Choosing how to invest your hard-earned cash can be overwhelming because of all the options available to you. The worst thing you can do, however, is nothing.

What is it?

A tax-deferred investment is one for which you pay federal income taxes when you take money out of the investment rather than during the time the money is invested. Any earnings your contributions produce while they remain invested are also tax deferred.

Some investments also allow you to invest pre-tax dollars, so neither the contribution nor its potential earnings are taxed until they are withdrawn.

How does it work?

First, since your money is being reinvested and nothing is being taken out to pay taxes, you've potentially got more money to compound and grow. That means when you withdraw the funds, your investment may be larger than a similar investment that is subject to capital gains tax each year.

Second, if you're investing for retirement, you may be in a lower tax bracket at the time you withdraw the money than you are now.

Because tax-deferred investments are generally designed to help you invest for specific long-term goals (such as retirement or a child’s education), there are restrictions on when the money can be withdrawn without penalty.
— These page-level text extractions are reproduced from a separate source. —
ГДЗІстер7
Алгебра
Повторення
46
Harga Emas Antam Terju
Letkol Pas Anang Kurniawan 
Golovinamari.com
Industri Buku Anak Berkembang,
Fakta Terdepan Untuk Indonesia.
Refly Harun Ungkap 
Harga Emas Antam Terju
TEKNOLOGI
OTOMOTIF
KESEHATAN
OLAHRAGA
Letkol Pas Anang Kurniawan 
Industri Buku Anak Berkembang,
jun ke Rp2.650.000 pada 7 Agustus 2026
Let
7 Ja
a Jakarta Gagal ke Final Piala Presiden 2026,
Early withdrawals may be subject to sales charges and fees. Withdrawals prior to age 59½ may be subject to a 10 percent income tax penalty.

What types are available?

  • Employer-sponsored plans. One place to start investing for your retirement is an employer-sponsored plan such as a 401(k), 403(b) or 457. These typically allow both pre-tax contributions and tax-deferred compounding. Many employers will also contribute a matching percentage of your contribution into these plans. Check with your employer to determine which benefits are available to you and how you can begin to participate.

  • Individual Retirement Accounts (IRAs). There are two kinds of these plans: traditional and Roth IRAs. Traditional IRAs may allow you to contribute on a pre-tax basis, depending on factors such as your income level. With a Roth IRA, you won't be able to make pre-tax contributions, but earnings could potentially be tax-free if certain conditions are met.

  • Annuities. These tax-deferred investments are contracts between you and an insurance company that are designed to provide an accumulation phase and a payout phase. Annuities are issued by life insurance companies because they provide death benefits and may also include other guarantees. Death benefits help protect your beneficiaries if you die before the annuity's proceeds have been distributed. Annuities do have limitations, and guarantees are subject to the claims-paying ability of the issuing insurance company.

With so many choices available, it’s probably a good idea to consult an investment professional before you begin investing. He or she will work with you develop a plan based on those options that can best help you reach your retirement goals. Don't have an investment professional? Find out what an investment professional can do for you and learn how to choose one.

Carefully consider your current and anticipated personal financial circumstances as well as changes in tax rates and tax treatment of investment earnings when making investment decisions.